Next steps for moving towards preservation
- Start documenting policy decisions. This page, its siblings, and its children are good starting points.
- As we make decisions, determine what documents we should sort the decisions into, and what person/group should manage each document. Many documents will be managed by the Repository Manager on a daily basis, but regularly reviewed by the Repository Preservation Board.
- Look over documentation from other preservation repositories. Possibilities include:
- California Digital Library
- Digital Curation Center
- National Library of Australia
- Arts and Humanities Data Service
- Determine who should be invited to join a Repository Preservation Board. This group needs broad representation across the libraries and the major users of the repository, but needs to be small enough to make decisions effectively. This group should meet regularly to ensure that policies meet the needs of the repository's users, and ensure that policies are being followed.
- As collections are added to the repository, validate whether they meet the current policies. Provide some central way to track this...
- Move towards a better Fedora/HPSS connection, so we can take advantage of preservation tools that are developed by the Fedora community.
- Set up an initial meeting of a Repository Preservation Board.
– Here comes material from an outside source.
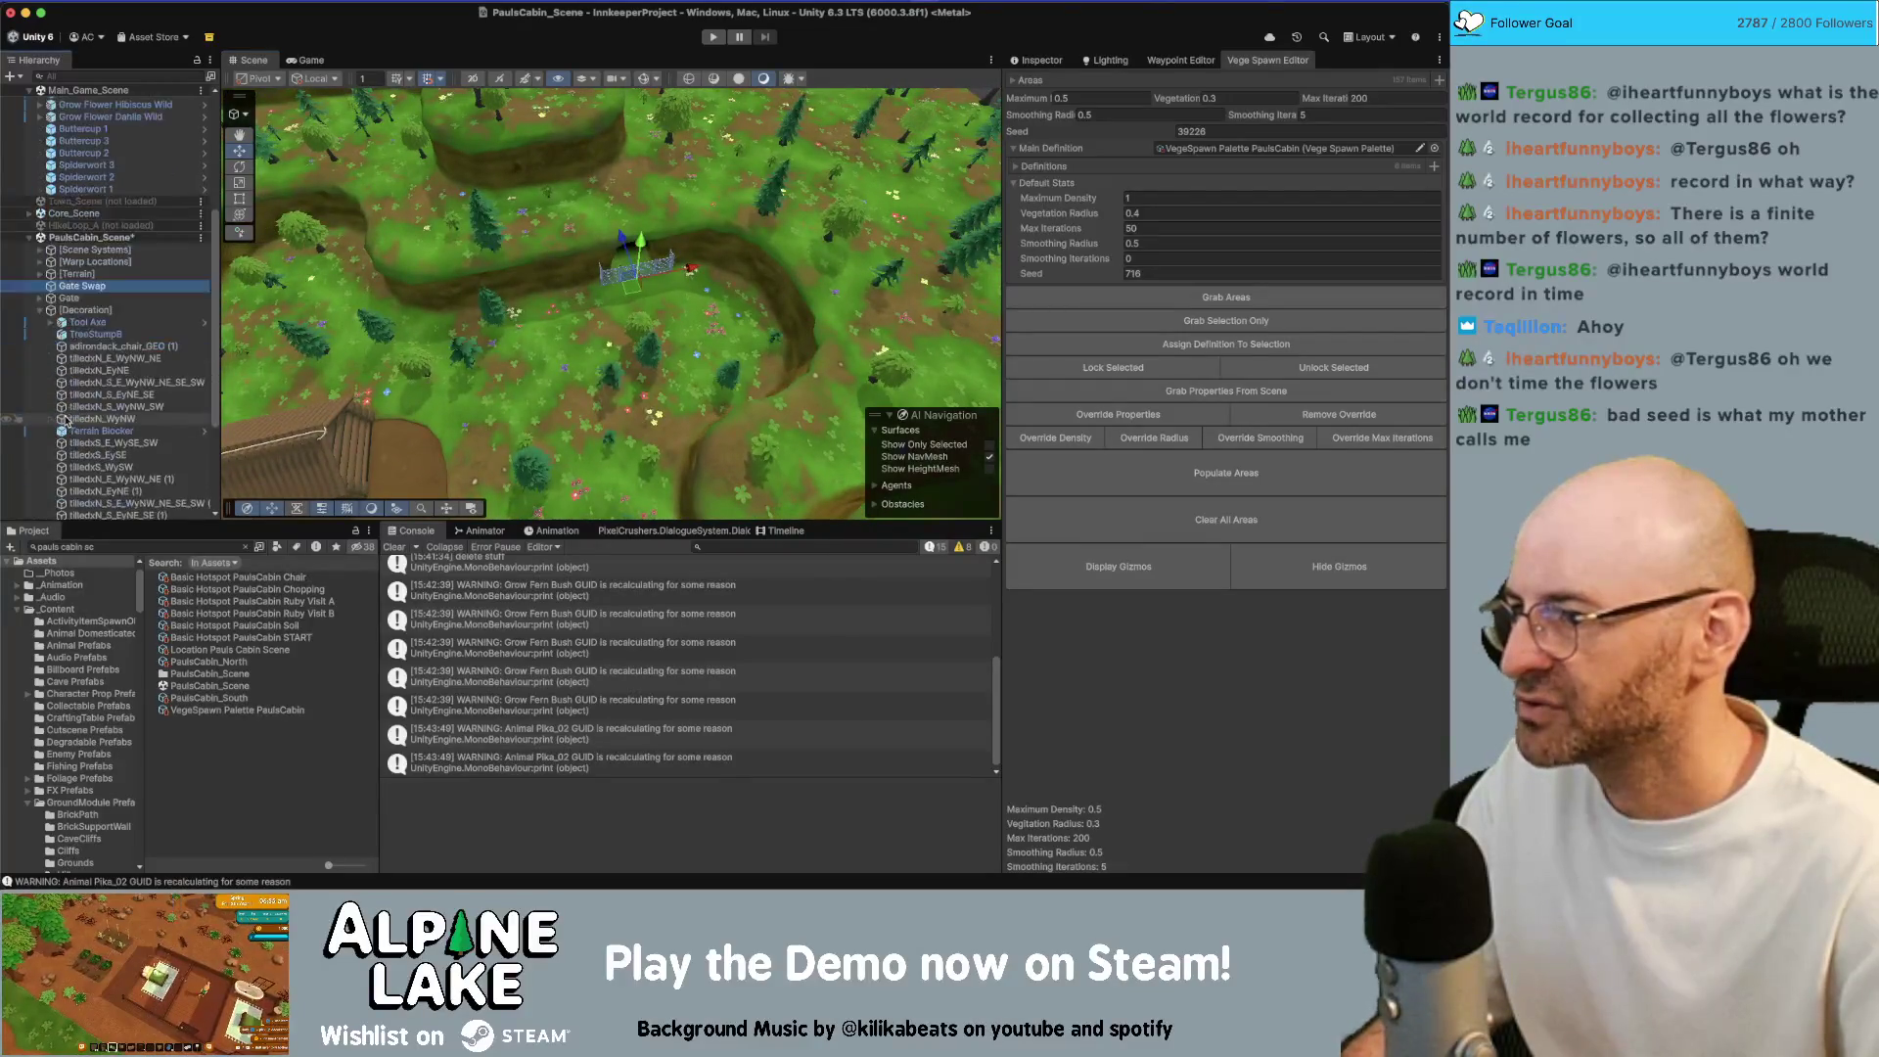
{"action": "left_click_drag", "start_coordinate": [350, 262], "coordinate": [383, 237]}
{"action": "scroll", "coordinate": [137, 238], "scroll_direction": "up", "scroll_amount": 4}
RLG "Trusted Digital Repository" checklist
A new version of this checklist, called the TRAC, Trusted Repository Audit and Certification, has been released.
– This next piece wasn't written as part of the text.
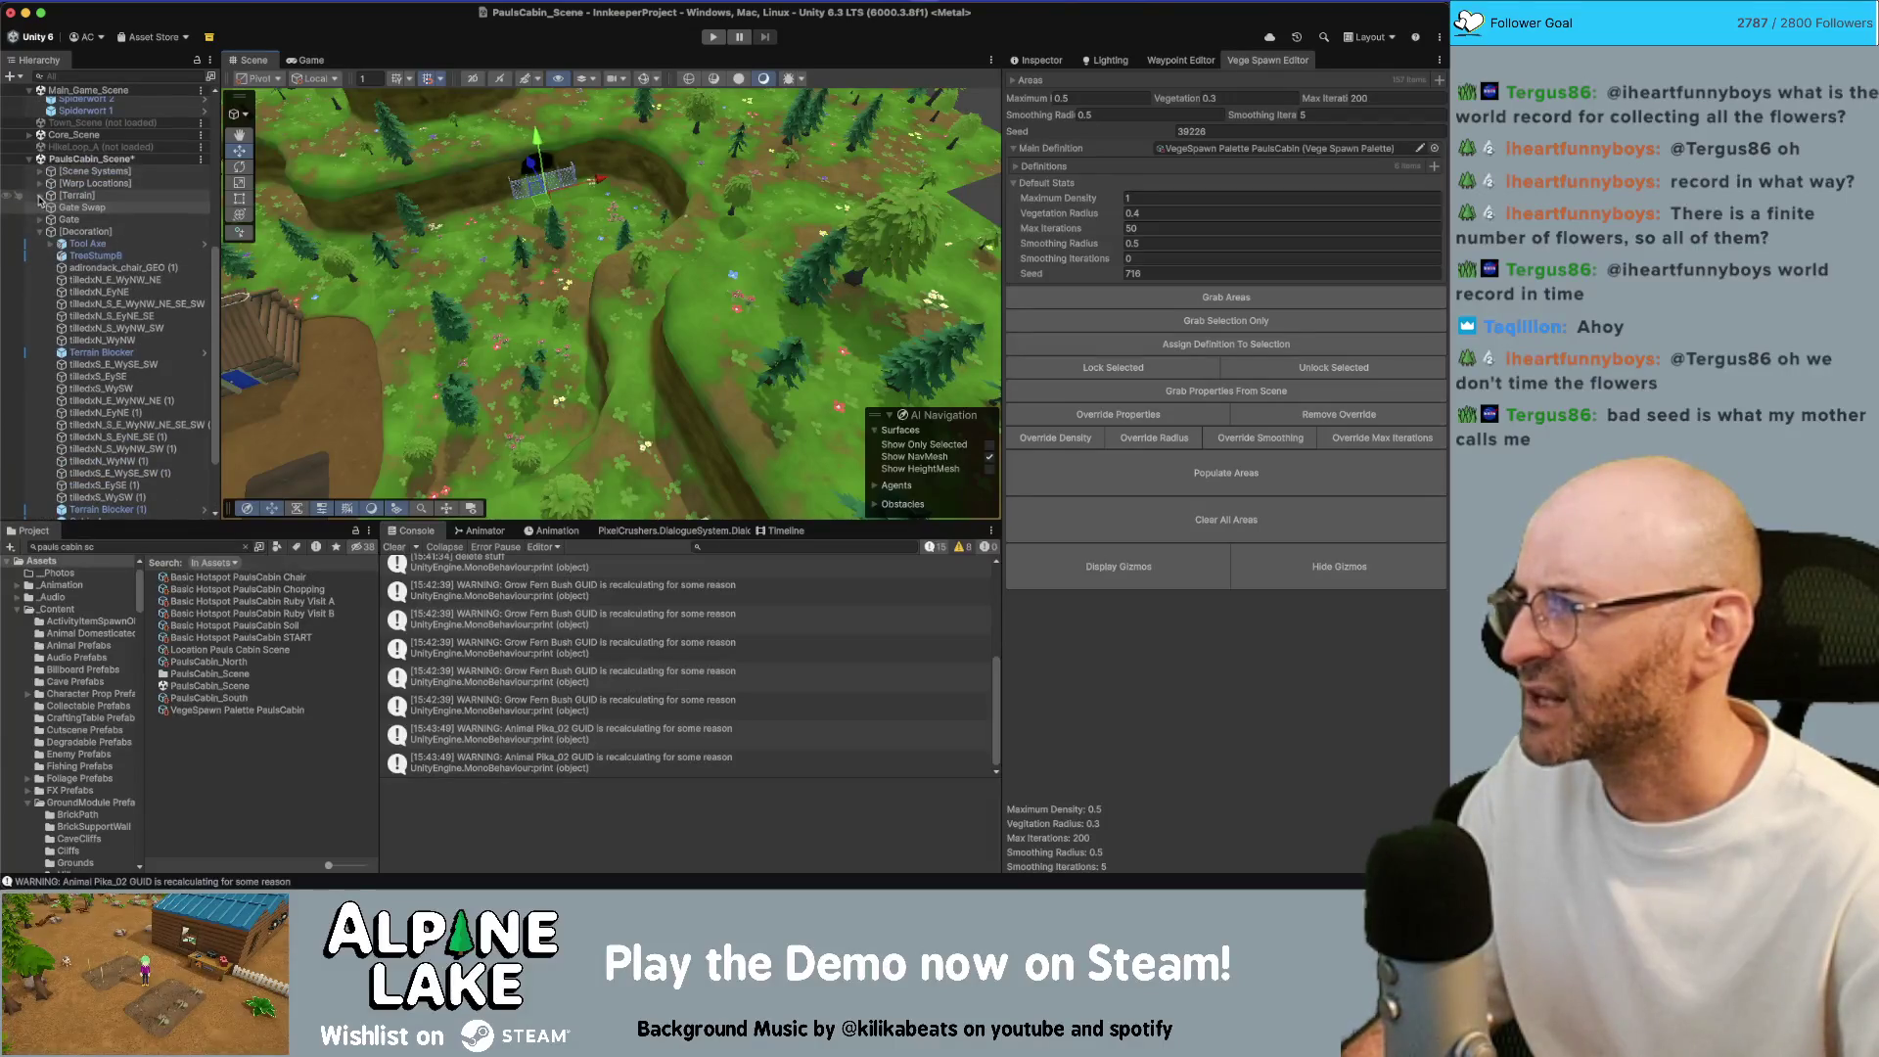
{"action": "left_click", "coordinate": [40, 195]}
The most important document related to preservation is RLG's Audit Checklist for the Certification of Trusted Digital Repositories. While this checklist is a good place to start working on our preservation system, we won't treat it as a mandate.
Melanie Schlosser has started a workspace to organized the items on the checklist and document how the current DLP activities relate to them.
Items on RLG's checklist of immediate interest. For the most part, these items relate to our use of HPSS:
- 3.6 Repository commits to define, collect, track, and provide, on demand, its information
- B1.1 Repository identifies properties it will preserve for each class of digital object.
- B1.5 Repository obtains sufficient physical control over the digital objects to preserve
them. (The description of this is confusing, encompassing many different aspects of repository functionality.)
- B2.1 Repository has an identifiable, written definition for each AIP or class of information
preserved by the repository.
- B2.4. Repository has and uses a naming convention that can be shown to generate visible,
unique identifiers for all AIPs.
- B3.7 Repository actively monitors AIP integrity. (This includes maintaining checksums in a location separate from media files, and maintaining logs of the integrity checks.)
- B4.2 Repository can demonstrate that referential integrity is created between all AIPs and
associated descriptive information.
- B5.2 Repository logs all access management failures, and staff review inappropriate
"access denial" incidents. (This should probably apply both to Fedora and to HPSS.)
- D1.1 Repository functions on well-supported operating systems and other core
infrastructural software. (Not sure if HPSS will ever meet this...)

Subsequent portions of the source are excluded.